**WHAT TO PRODUCE:** Report each line of the entries that contains the word "شہید", copied in full.

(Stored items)
────
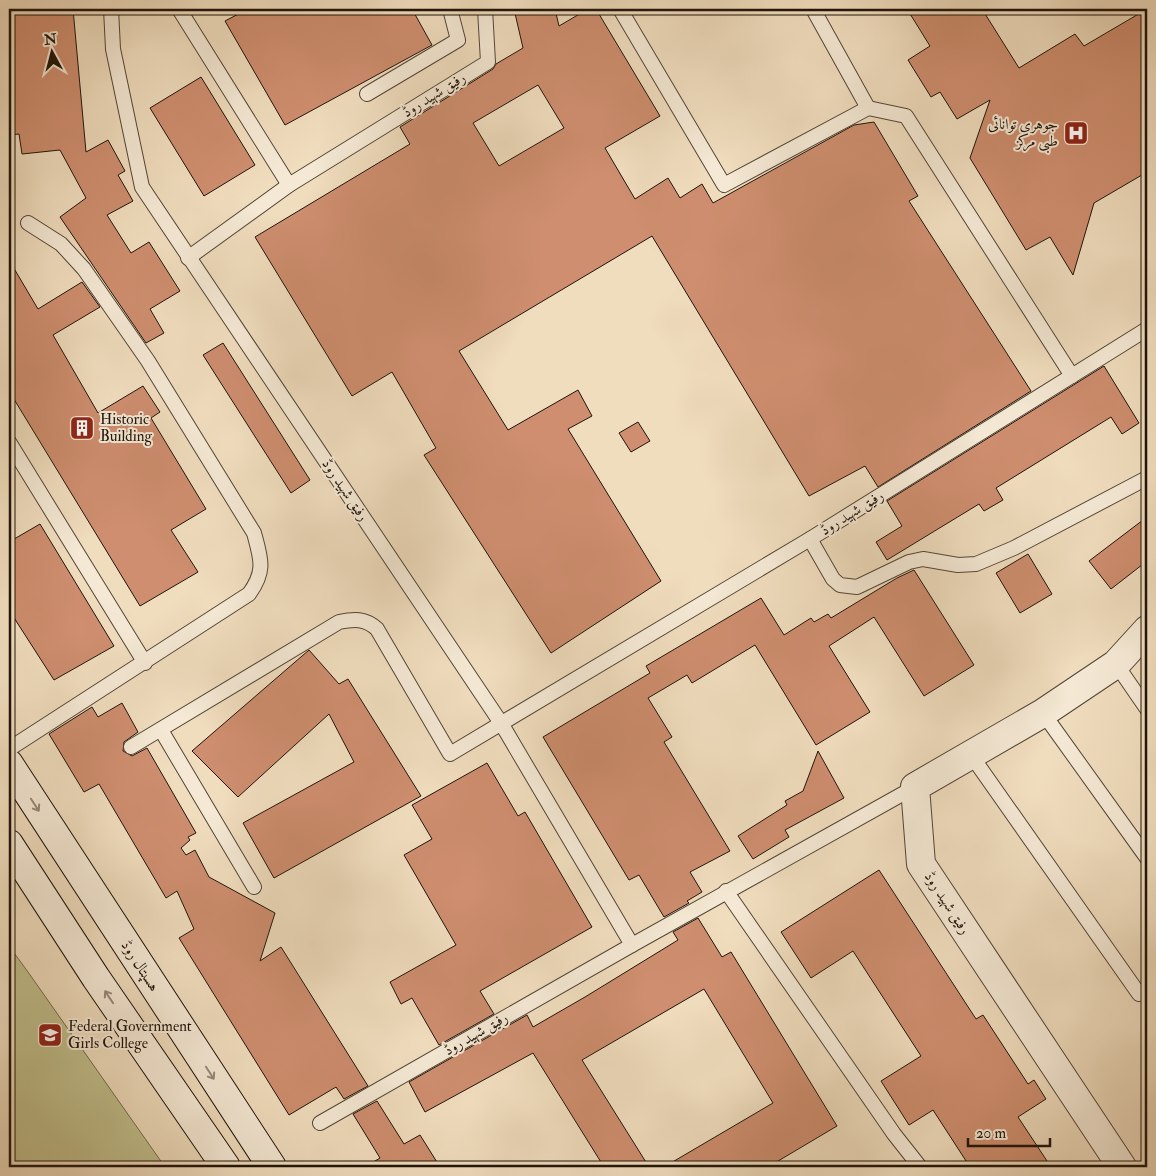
<svg xmlns="http://www.w3.org/2000/svg" width="1156" height="1176" viewBox="0 0 1156 1176" font-family="'IM FELL Double Pica',Amiri,serif">
<style>
.green{fill:#c0bf8c;stroke:#706a4c}
.building{fill:#ce8e6f;stroke:#1f140b;fill-rule:evenodd}
.lines{fill:none;stroke-linecap:round;stroke-linejoin:round}
.service-casing{stroke:#534638;stroke-width:16}
.minor-casing{stroke:#534638;stroke-width:30}
.secondary-casing{stroke:#1f140b;stroke-width:30}
.service{stroke:#f5e9d5;stroke-width:14}
.minor{stroke:#f5e9d5;stroke-width:28}
.secondary{stroke:#f5e9d5;stroke-width:28}
.oneway{stroke:#95897a}
.labels{text-anchor:middle;dominant-baseline:central;stroke-width:4;stroke-linejoin:round;paint-order:stroke}
.street-label{font-size:15px;fill:#1f140b;stroke:#f5e9d5}
.poi-label{font-size:15px;fill:#1f140b;stroke:#f5e9d5;text-anchor:start}
</style>
<rect width="100%" height="100%" fill="#f0ddbe"/>
<filter id="stains"><feTurbulence type="fractalNoise" baseFrequency=".004" numOctaves="4"/><feColorMatrix values="0 0 0 0 .2 0 0 0 0 .09 0 0 0 0 .02 0 0 0 .5 -.17"/></filter>
<radialGradient id="worn" r=".72"><stop offset=".6" stop-color="#630" stop-opacity="0"/><stop offset="1" stop-color="#630" stop-opacity=".3"/></radialGradient>
<path class="green" d="M9 946 28 972 165 1167H9Z"/>
<g class="building">
<path d="M9 9H73L86 152 108 140 125 171 118 175 133 201 107 215 131 253 149 242 180 291 150 309 164 333 146 343 60 217 86 198 60 150 22 154 19 134 9 135Z"/>
<path d="M248 9H412L432 45 285 125 225 21Z"/>
<path d="M514 9H555L559 26 588 9H596L660 116 605 148 635 199 668 178 680 198 702 184 713 203 854 125 874 122 918 196 909 201 1031 391 878 487 865 466 809 496 652 236 459 351 508 430 578 390 592 416 568 429 661 581 551 653 424 455 436 448 392 372 352 396 255 237 410 144 400 127 493 69 496 64 523 48ZM538 85 564 128 499 166 473 123Z"/>
<path d="M907 9H982L1019 68 1075 34 1084 46 1147 9V172L1094 203 1073 275 1050 237 1026 250 970 158 990 100 957 119 940 92 931 97 908 60 930 46Z"/>
<path d="M201 77 255 165 204 196 150 108Z"/>
<path d="M9 260 38 309 82 282 100 307 53 335 98 413 143 386 160 412 151 418 206 509 171 530 198 572 140 606 9 391Z"/>
<path d="M223 343 310 480 291 493 203 355Z"/>
<path d="M1104 366 1139 423 1122 434 1111 417 996 488 1003 500 984 511 979 504 887 560 876 542 902 526 887 501Z"/>
<path d="M638 422 650 441 631 452 619 433Z"/>
<path d="M1147 517V561L1111 589 1089 561Z"/>
<path d="M40 524 114 646 54 680 9 610V542Z"/>
<path d="M1028 554 1052 594 1020 613 996 573Z"/>
<path d="M914 570 974 665 924 696 874 617 829 646 870 712 816 745 755 645 692 683 687 675 648 698 672 737 664 742 730 851 690 872 702 892 687 901 689 903 664 917 639 875 629 880 543 737 650 673 646 666 761 598 784 635 811 618 814 622 828 614 831 618 897 578Z"/>
<path d="M309 650 339 684 348 679 421 796 274 878 243 823 354 762 329 714 238 797 192 751Z"/>
<path d="M122 703 138 732 124 742 123 751 132 756 147 748 196 833 188 837 190 840 181 848 186 855 195 850 209 877 275 913 260 961 281 947 368 1086 344 1099 336 1087 289 1115 179 938 194 929 177 891 166 898 99 784 84 792 49 734 92 707 98 717Z"/>
<path d="M818 751 844 798 785 830 789 837 753 859 738 836 787 805 785 801 803 791Z"/>
<path d="M487 763 518 816 525 812 592 927 480 991 494 1014 439 1045 412 998 401 1004 390 982 456 945 404 855 432 839 412 805Z"/>
<path d="M879 870 976 1019 983 1015 1028 1084 1034 1080 1046 1099 1018 1117 1051 1167H970L933 1110 909 1125 881 1081 921 1056 853 951 811 978 781 932Z"/>
<path d="M698 918 722 957 731 952 837 1126 768 1167H664L773 1103 704 989 582 1060 649 1167H604L533 1053 425 1112 409 1082 527 1015 533 1027 585 997 678 940 673 932Z"/>
<path d="M377 1101 404 1144 420 1135 440 1167H365L380 1158 353 1114Z"/>
</g>
<g class="lines">
<defs>
<g id="service">
<path d="M111 9 113 49 142 187 501 723 632 945 915 787"/>
<path d="M179 9 289 185"/>
<path d="M620 9 724 185 868 108 906 116 1072 376"/>
<path d="M813 9 868 108"/>
<path d="M367 94 458 40 450 9"/>
<path d="M188 258 289 185 488 62 485 9"/>
<path d="M9 442 145 663"/>
<path d="M810 539 833 579 840 585 857 587 909 562 923 559 958 565 976 564 1014 548 1147 478"/>
<path d="M1116 664 1147 709"/>
<path d="M1043 713 1147 858"/>
<path d="M161 730 254 887"/>
<path d="M131 747 339 622C354 619 365 618 377 629L450 754 810 539 1147 329"/>
<path d="M9 749 249 594C266 571 261 559 254 533L148 361 84 269 61 244 28 223"/>
<path d="M971 755 1139 994"/>
<path d="M726 891 894 1134 920 1167"/>
<path d="M320 1123 632 945"/>
</g>
<path id="minor" d="M1122 1167 921 864 915 787 1043 713 1116 664 1147 630"/>
<g id="secondary">
<path d="M9 764 272 1167"/>
<path d="M9 844 96 978 226 1167"/>
</g>
</defs>
<use href="#service" class="service-casing"/>
<use href="#minor" class="minor-casing"/>
<use href="#secondary" class="secondary-casing"/>
<use href="#service" class="service"/>
<use href="#minor" class="minor"/>
<use href="#secondary" class="secondary"/>
</g>
<defs><path id="oneway-shaft" d="M-6 0H5M1.5-3L5.5 0L1.5 3" fill="none" stroke-width="1.6" stroke-linecap="round" stroke-linejoin="round" transform="scale(1.25)"/></defs>
<g class="oneway">
<use href="#oneway-shaft" transform="translate(35 805) rotate(57)"/>
<use href="#oneway-shaft" transform="translate(109 997) rotate(-124)"/>
<use href="#oneway-shaft" transform="translate(210 1073) rotate(57)"/>
</g>
<defs>
<symbol id="hospital-square" viewBox="-11 -11 22 22"><rect x="-9" y="-9" width="18" height="18" rx="4" fill="#8f2418" stroke="#f5e9d5"/><path d="M-5-5h3v3.5h4V-5h3V5h-3V1.5h-4V5h-3Z" fill="#fff"/></symbol>
<symbol id="building-square" viewBox="-11 -11 22 22"><rect x="-9" y="-9" width="18" height="18" rx="4" fill="#8f2418" stroke="#f5e9d5"/><path d="M-4-6H4V6H1V3H-1V6H-4ZM-2.5-4.3h1.7v1.8h-1.7ZM.8-4.3h1.7v1.8H.8ZM-2.5-1h1.7V.8h-1.7ZM.8-1h1.7V.8H.8Z" fill="#fff"/></symbol>
<symbol id="school-square" viewBox="-11 -11 22 22"><rect x="-9" y="-9" width="18" height="18" rx="4" fill="#8f2418" stroke="#f5e9d5"/><path d="M0-5L7-2L0 1L-7-2ZM-4 1L0 2.5L4 1V4Q0 6-4 4Z" fill="#fff"/></symbol>
</defs>
<g fill-rule="evenodd">
<use href="#hospital-square" x="1062" y="119" width="28" height="28"/>
<use href="#building-square" x="68" y="414" width="28" height="28"/>
<use href="#school-square" x="36" y="1021" width="28" height="28"/>
</g>
<g class="labels">
<g class="street-label">
<text transform="translate(434 95) rotate(-32)">رفیق شہید روڈ</text>
<text transform="translate(345 490) rotate(56)">رفیق شہید روڈ</text>
<text transform="translate(852 513) rotate(-32)">رفیق شہید روڈ</text>
<text transform="translate(947 903) rotate(57)">رفیق شہید روڈ</text>
<text transform="translate(140 966) rotate(57)">ہسپتال روڈ</text>
<text transform="translate(476 1034) rotate(-30)">رفیق شہید روڈ</text>
</g>
<g class="poi-label">
<text x="1058" y="124" text-anchor="end">جوہری توانائی<tspan x="1058" dy="17">طبی مرکز</tspan></text>
<text x="100" y="419">Historic<tspan x="100" dy="17">Building</tspan></text>
<text x="68" y="1026">Federal Government<tspan x="68" dy="17">Girls College</tspan></text>
</g>
</g>
<rect width="1156" height="1176" fill="none" stroke="#f0ddbe" stroke-width="30"/>
<rect x="10" y="10" width="1136" height="1156" fill="none" stroke="#1f140b" stroke-width="2.5"/>
<rect x="15" y="15" width="1126" height="1146" fill="none" stroke="#1f140b"/>
<g transform="translate(52 52) rotate(353)" stroke="#f5e9d5" stroke-width="4" paint-order="stroke">
<path d="M0-4L9 19L0 12L-9 19Z" fill="#1f140b"/>
<text y="-8" font-size="14" font-weight="bold" text-anchor="middle" fill="#1f140b">N</text>
</g>
<path d="M968 1138v8h82v-8" fill="none" stroke="#1f140b" stroke-width="2.5"/>
<text x="976" y="1138" font-size="15" fill="#1f140b" stroke="#f5e9d5" stroke-width="4" paint-order="stroke">20 m</text>
<rect width="100%" height="100%" filter="url(#stains)"/>
<rect width="100%" height="100%" fill="url(#worn)"/>
</svg>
────
**REPLY TO THE TASK:**
<text transform="translate(434 95) rotate(-32)">رفیق شہید روڈ</text>
<text transform="translate(345 490) rotate(56)">رفیق شہید روڈ</text>
<text transform="translate(852 513) rotate(-32)">رفیق شہید روڈ</text>
<text transform="translate(947 903) rotate(57)">رفیق شہید روڈ</text>
<text transform="translate(476 1034) rotate(-30)">رفیق شہید روڈ</text>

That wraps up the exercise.